As glaciers melt and sea levels rise due to global warming, coastal regions and islands are beginning to panic. But even places as high up in the mountains as Tibet can face the negative consequences of melting glaciers.

The Tibetan Plateau, also known as the Qinghai-Tibet Plateau, is the largest plateau in the world – about four times the size of France. Its thousands of glaciers cover an area of more than 15,000 square miles, making it the third largest reserve of ice in the world. The melt waters from the glaciers are a vital lifeline for most of the major Asian rivers.

Recent years of global warming have caused the glaciers to retreat, faster than in any other part of the world. Much of the glacier melt doesn’t end up in the ocean; a large proportion of it stays on land, flooding farmlands and lakes, a new study shows.

A team of international researchers measured the rate of loss of glaciers in Tibet using satellite data. They found that 80 percent of the glaciers lost around 16 gigatons of mass per year – which is equivalent to around six percent of total global glacier loss.

But most of the glacier melt does not run down to the ocean and cause the ocean level to rise. About two gigatons of melted ice-water a year stays on land, and, without an “outlet on the plateau,” flow into lakes, making them overflow and “burst their banks,” Tobias Bolch, University of Zurich glaciologist said, in a statement. “In many regions, this means that valuable pasture areas become submerged.”

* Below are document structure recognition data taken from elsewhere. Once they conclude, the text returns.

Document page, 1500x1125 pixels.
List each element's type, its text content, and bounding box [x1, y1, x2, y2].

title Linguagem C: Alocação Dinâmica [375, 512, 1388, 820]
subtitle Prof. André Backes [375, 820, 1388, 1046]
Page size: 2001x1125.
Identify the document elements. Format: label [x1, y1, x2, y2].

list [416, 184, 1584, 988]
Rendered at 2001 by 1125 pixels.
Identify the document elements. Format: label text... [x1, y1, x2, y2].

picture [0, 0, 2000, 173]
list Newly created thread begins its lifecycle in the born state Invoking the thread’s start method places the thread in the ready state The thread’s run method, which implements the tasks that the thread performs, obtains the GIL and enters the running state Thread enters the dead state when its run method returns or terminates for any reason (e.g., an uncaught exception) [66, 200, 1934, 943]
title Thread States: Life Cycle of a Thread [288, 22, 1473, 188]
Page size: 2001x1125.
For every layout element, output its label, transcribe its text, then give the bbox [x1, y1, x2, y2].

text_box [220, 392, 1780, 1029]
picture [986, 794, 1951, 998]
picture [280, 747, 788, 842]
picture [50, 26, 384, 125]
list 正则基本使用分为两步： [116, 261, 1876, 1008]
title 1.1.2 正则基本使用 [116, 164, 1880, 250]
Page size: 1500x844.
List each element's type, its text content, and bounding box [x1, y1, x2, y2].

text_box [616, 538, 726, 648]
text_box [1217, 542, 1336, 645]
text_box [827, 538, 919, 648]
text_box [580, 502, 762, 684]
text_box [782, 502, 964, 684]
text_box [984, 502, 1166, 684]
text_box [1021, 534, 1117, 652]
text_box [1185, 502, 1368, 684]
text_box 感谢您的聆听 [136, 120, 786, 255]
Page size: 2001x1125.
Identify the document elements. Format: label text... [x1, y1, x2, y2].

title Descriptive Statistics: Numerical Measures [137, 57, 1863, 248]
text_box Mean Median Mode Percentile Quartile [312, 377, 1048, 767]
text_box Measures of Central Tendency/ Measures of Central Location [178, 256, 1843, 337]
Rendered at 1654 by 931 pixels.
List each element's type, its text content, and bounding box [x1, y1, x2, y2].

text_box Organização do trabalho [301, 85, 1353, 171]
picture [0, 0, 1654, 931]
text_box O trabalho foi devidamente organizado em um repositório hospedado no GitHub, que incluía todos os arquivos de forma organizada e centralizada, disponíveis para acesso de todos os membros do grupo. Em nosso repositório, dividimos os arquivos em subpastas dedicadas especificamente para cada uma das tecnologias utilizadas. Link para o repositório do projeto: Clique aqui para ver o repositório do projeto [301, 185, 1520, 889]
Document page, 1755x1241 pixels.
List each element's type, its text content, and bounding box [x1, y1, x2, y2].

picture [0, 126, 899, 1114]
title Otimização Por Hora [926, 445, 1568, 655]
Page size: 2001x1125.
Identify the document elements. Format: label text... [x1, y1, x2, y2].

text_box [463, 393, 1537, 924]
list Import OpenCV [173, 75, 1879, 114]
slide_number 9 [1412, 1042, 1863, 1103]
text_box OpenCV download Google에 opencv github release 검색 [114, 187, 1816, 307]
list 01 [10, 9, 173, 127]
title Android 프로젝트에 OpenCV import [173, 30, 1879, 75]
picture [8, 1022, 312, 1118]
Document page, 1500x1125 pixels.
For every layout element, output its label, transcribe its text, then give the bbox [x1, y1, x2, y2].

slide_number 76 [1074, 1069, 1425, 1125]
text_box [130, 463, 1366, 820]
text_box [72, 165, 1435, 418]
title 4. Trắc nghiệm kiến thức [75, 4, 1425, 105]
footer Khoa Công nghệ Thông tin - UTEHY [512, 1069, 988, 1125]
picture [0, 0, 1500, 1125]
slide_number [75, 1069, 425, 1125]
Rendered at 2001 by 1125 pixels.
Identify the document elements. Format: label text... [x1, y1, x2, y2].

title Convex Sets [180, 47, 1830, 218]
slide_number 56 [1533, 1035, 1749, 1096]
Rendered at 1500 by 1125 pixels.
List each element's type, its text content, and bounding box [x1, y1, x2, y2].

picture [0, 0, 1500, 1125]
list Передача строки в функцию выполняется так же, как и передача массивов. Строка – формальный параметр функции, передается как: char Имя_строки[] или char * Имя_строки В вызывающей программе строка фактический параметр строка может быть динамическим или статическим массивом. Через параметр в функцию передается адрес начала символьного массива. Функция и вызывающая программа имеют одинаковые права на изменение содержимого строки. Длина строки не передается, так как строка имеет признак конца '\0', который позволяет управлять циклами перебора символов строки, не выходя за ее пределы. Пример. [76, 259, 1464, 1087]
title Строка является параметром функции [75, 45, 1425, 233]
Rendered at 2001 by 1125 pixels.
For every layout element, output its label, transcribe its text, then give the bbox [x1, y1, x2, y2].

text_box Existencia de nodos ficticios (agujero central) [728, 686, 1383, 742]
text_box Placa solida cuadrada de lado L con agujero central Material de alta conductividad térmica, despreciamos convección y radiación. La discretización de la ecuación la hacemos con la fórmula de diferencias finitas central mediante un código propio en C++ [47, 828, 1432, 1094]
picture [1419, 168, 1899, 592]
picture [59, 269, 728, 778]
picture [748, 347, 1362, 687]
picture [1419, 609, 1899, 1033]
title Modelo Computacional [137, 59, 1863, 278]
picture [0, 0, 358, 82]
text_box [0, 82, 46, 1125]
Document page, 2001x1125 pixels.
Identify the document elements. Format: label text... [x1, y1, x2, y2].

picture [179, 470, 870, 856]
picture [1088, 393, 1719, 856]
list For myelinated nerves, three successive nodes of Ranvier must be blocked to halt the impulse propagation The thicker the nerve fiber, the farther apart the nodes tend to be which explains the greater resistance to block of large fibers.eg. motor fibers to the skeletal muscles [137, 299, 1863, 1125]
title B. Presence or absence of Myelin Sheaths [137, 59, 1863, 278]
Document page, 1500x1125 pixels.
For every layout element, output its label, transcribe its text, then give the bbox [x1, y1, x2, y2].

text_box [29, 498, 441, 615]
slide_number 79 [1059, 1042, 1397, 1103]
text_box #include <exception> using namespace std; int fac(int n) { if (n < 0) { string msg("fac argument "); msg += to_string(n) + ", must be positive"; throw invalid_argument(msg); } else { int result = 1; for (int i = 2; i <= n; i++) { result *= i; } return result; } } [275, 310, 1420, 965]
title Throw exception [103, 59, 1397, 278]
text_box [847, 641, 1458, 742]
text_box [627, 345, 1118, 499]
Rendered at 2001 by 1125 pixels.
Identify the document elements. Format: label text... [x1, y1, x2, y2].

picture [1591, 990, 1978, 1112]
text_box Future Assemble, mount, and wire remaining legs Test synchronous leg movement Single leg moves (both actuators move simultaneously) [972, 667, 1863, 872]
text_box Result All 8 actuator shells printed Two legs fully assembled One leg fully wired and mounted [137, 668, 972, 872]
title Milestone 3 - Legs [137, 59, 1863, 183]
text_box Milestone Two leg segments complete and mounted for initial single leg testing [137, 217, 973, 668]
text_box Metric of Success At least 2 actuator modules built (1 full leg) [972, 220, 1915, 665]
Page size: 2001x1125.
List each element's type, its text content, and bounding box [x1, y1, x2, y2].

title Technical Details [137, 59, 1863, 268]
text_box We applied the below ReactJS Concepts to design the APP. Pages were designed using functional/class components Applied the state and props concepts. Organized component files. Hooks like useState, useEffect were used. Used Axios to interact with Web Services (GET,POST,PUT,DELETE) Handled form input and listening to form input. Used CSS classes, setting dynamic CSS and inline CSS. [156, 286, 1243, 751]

Although some glaciers in the central and north-west regions of Tibet have actually increased in their mass slightly, “on the whole, the entire region is clearly characterized by a loss in mass,” Bolch stated.

“The bigger picture shows an overall negative trend in glacier mass budgets with the highest specific mass loss in the monsoon-influenced north-eastern and south-eastern margins,” the authors wrote.

The study authors used precise satellite-based laser measurements to measure changes in the glaciers’ mass and heights over time.

Previous findings by a satellite mission had indicated that Tibet’s glaciers were actually becoming thicker during the same time period. The current study contradicts those findings, the authors wrote. In those findings, the results were noted by calculating glacier gain based on water/mass gain in lakes, they wrote.

“Similar to the fact that the rising sea-level threatens coastal areas on the globe, the rising lake levels pose problems to the local population as pastures are often situated close to the lakes and will be flooded,” they wrote.